I trained a segmentation model in Pytorch and tested it to give an F1 score of 0.93 on my local computer (Windows, conda, CUDA 10.2, Pytorch 1.2). However, the F1 score dropped to 0.3 when testing on a Linux server (conda, CUDA 9.0, Pytorch 1.1). I double checked that both sets of code, label files, test sets were the same, and there is no “explicit” random sampling in my code (even if so, the effect shouldn’t be so drastic).
I tried the following to solve my problem:
I suspected that it might have something to do with Pytorch versions, so installed Pytorch 1.1 on my Windows machine to match the server’s, but got the same 0.93 score. I then thought it had to do with CUDA itself, so eliminated the GPU factor altogether and did inference on cpu on server, I still got 0.3 on server.
What could possibly be causing this huge discrepancy?
Could you check the output of a single input and post the max absolute difference between the predictions?
If this difference is already high, the next step would be to bisect the model and check each layer’s output.
Do you mean the pixelwise max absolute difference of a predicted mask? I’m doing binary segmentation, and treat predictions as positive if len(mask_pred[mask_pred > 0.5]) > 0.
Do the provided values represent the difference between both models?

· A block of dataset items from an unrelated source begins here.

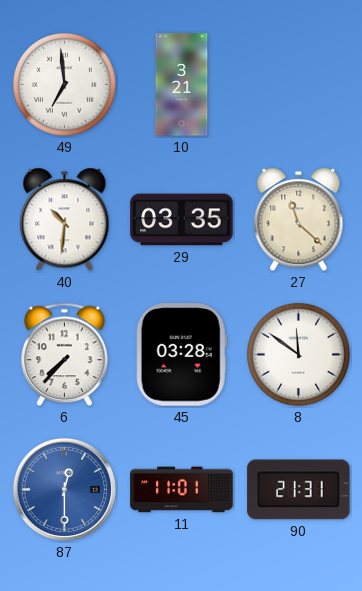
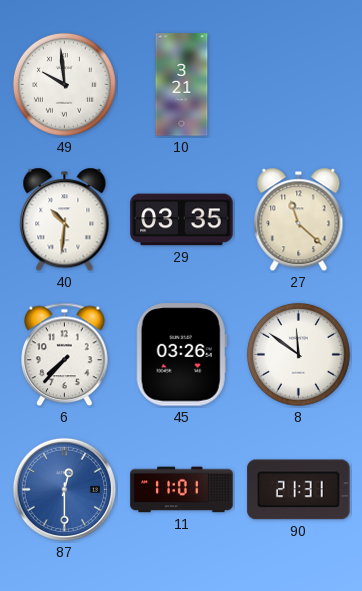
49: 6:59 -> 9:59
45: 03:28 -> 03:26
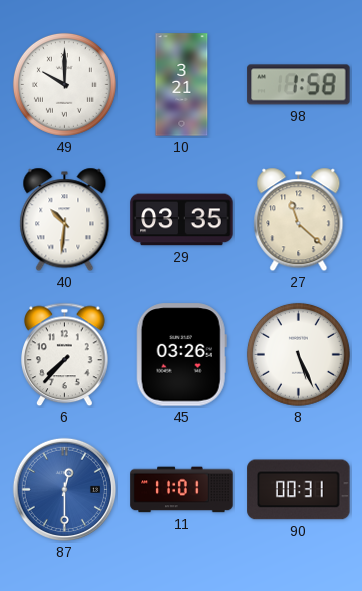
49: 9:59 -> 10:00
98: none -> 1:58
8: 11:51 -> 5:26
90: 21:31 -> 00:31
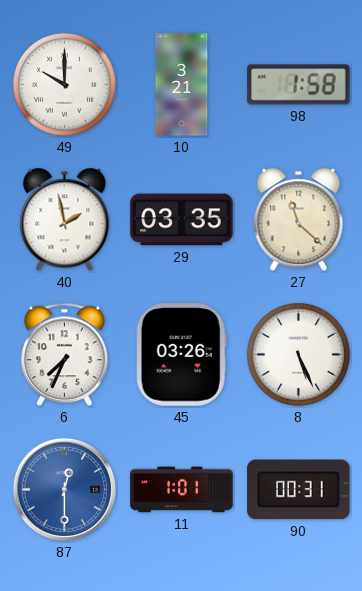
40: 10:31 -> 1:58
6: 7:37 -> 7:34
11: 11:01 -> 1:01
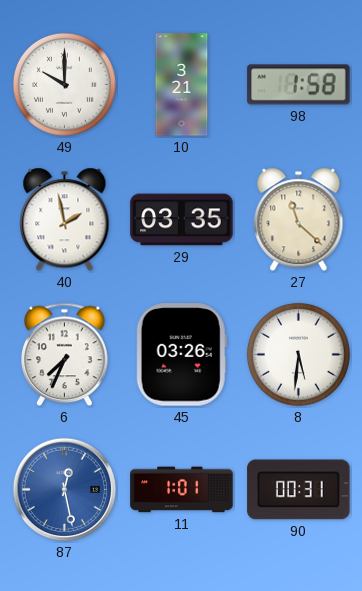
8: 5:26 -> 5:31
87: 12:30 -> 12:28
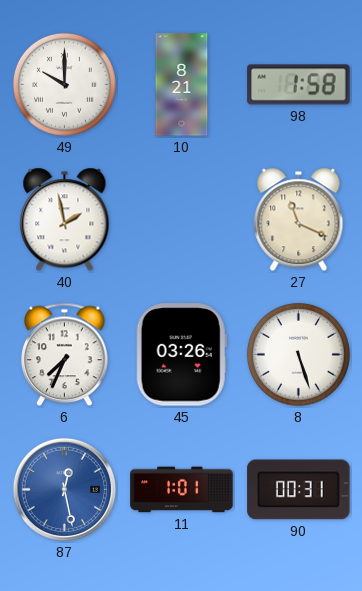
10: 3:21 -> 8:21
29: 03:35 -> none
27: 11:22 -> 11:19
8: 5:31 -> 5:27
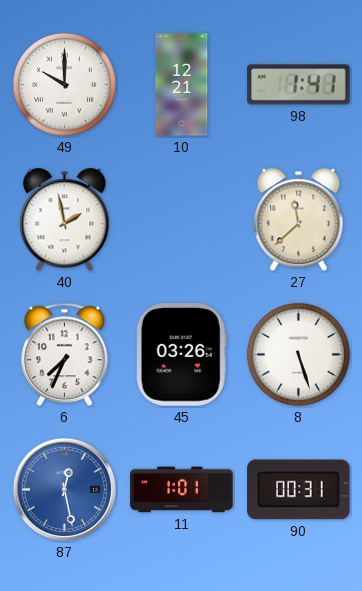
10: 8:21 -> 12:21
98: 1:58 -> 1:41
27: 11:19 -> 11:38
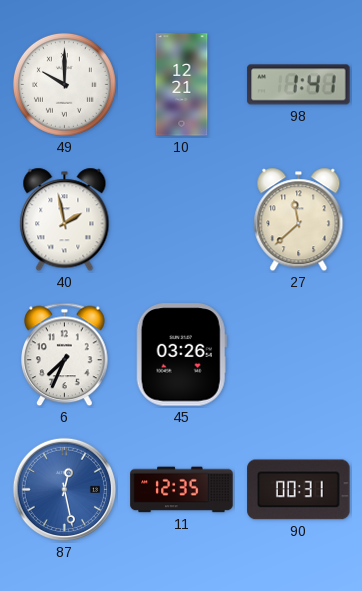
8: 5:27 -> none
11: 1:01 -> 12:35
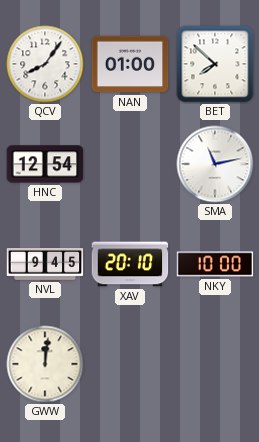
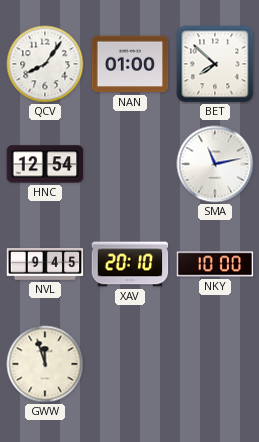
GWW: 12:01 -> 11:57
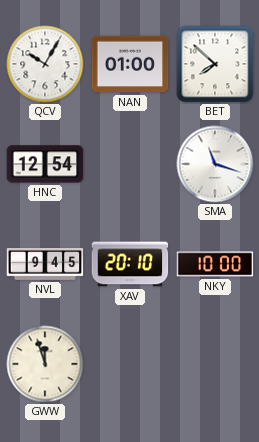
QCV: 8:06 -> 10:05
SMA: 11:13 -> 11:18
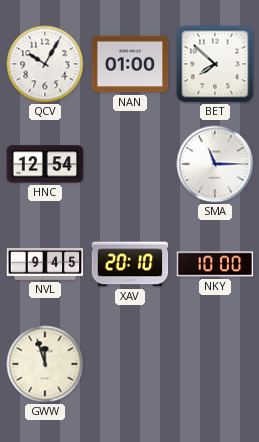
SMA: 11:18 -> 11:15
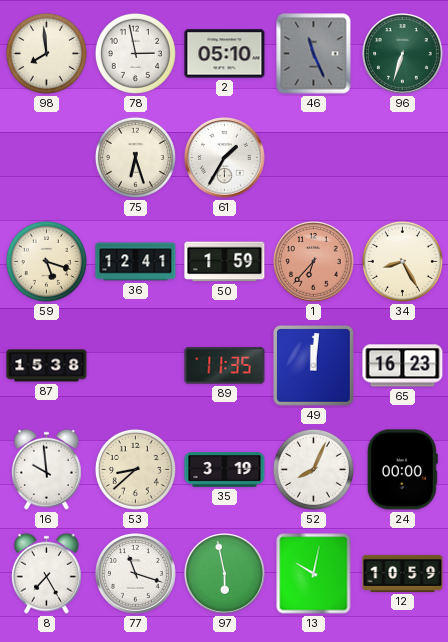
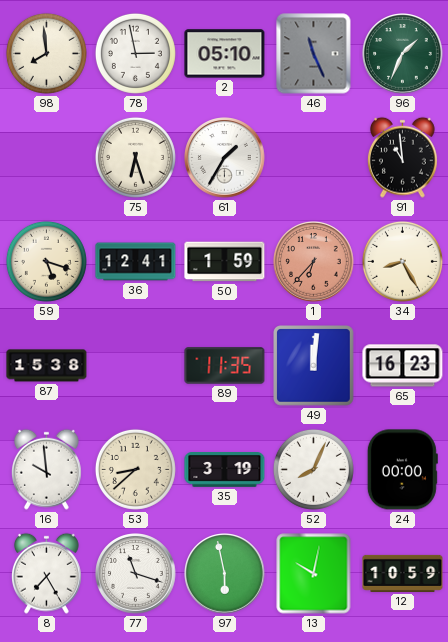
96: 6:33 -> 1:34
91: none -> 10:59
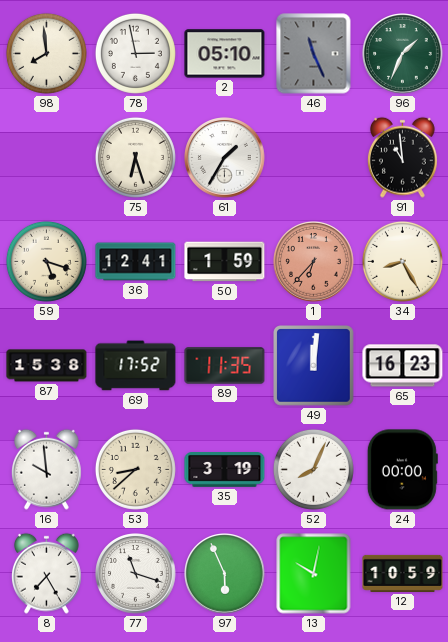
69: none -> 17:52
97: 5:58 -> 5:56
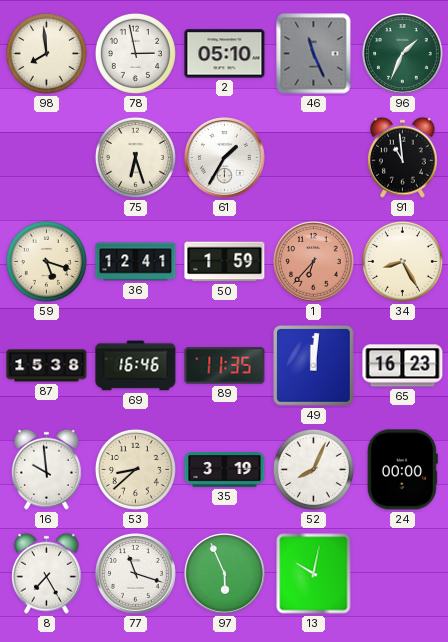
69: 17:52 -> 16:46
12: 10:59 -> none
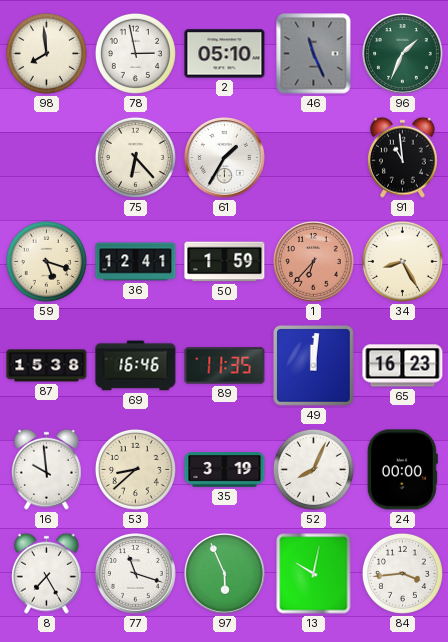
75: 6:27 -> 6:23
84: none -> 3:44
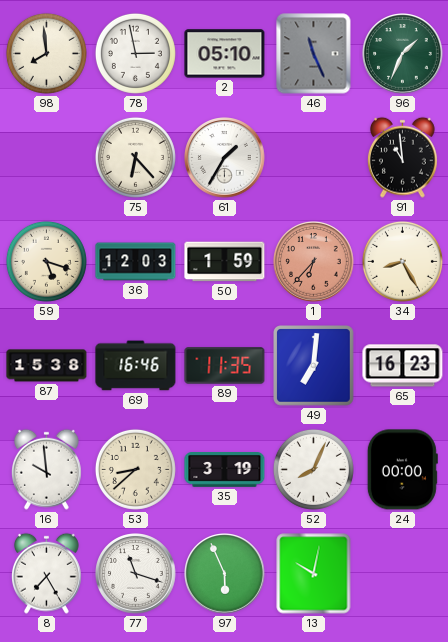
36: 12:41 -> 12:03
49: 12:01 -> 7:01
84: 3:44 -> none
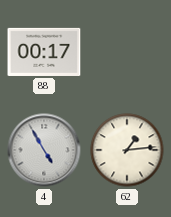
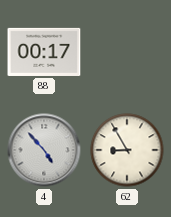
4: 4:55 -> 4:53
62: 1:14 -> 8:55
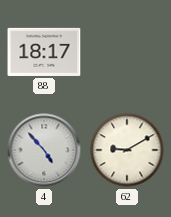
88: 00:17 -> 18:17
62: 8:55 -> 9:10
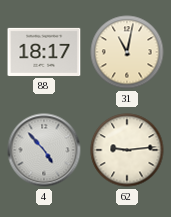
31: none -> 11:02
62: 9:10 -> 9:14
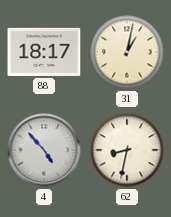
31: 11:02 -> 1:02
62: 9:14 -> 8:32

I’m not sure I understand the last post correctly.
What was same and was differs now?
Oh I meant that 37.9 is the max difference on both machines, before sigmoid. 0.99 is the max difference on both machines after sigmoid. Although the overall max difference is the same, I noticed that the difference of individual samples are different across machines.
Thanks I’ll do that and post an update! Do you think it’s a Pytorch version issue? Maybe the code for some operations changed moving from 1.1.0 to 1.2.0?
Yes I forgot about that, I did test out different versions. It’s just that the Linux server uses CUDA 9.0 and 1.1.0 is the highest supported version if I’m not mistaken. I’m using python 3.7 for both (3.7.3 linux, 3.7.6 windows).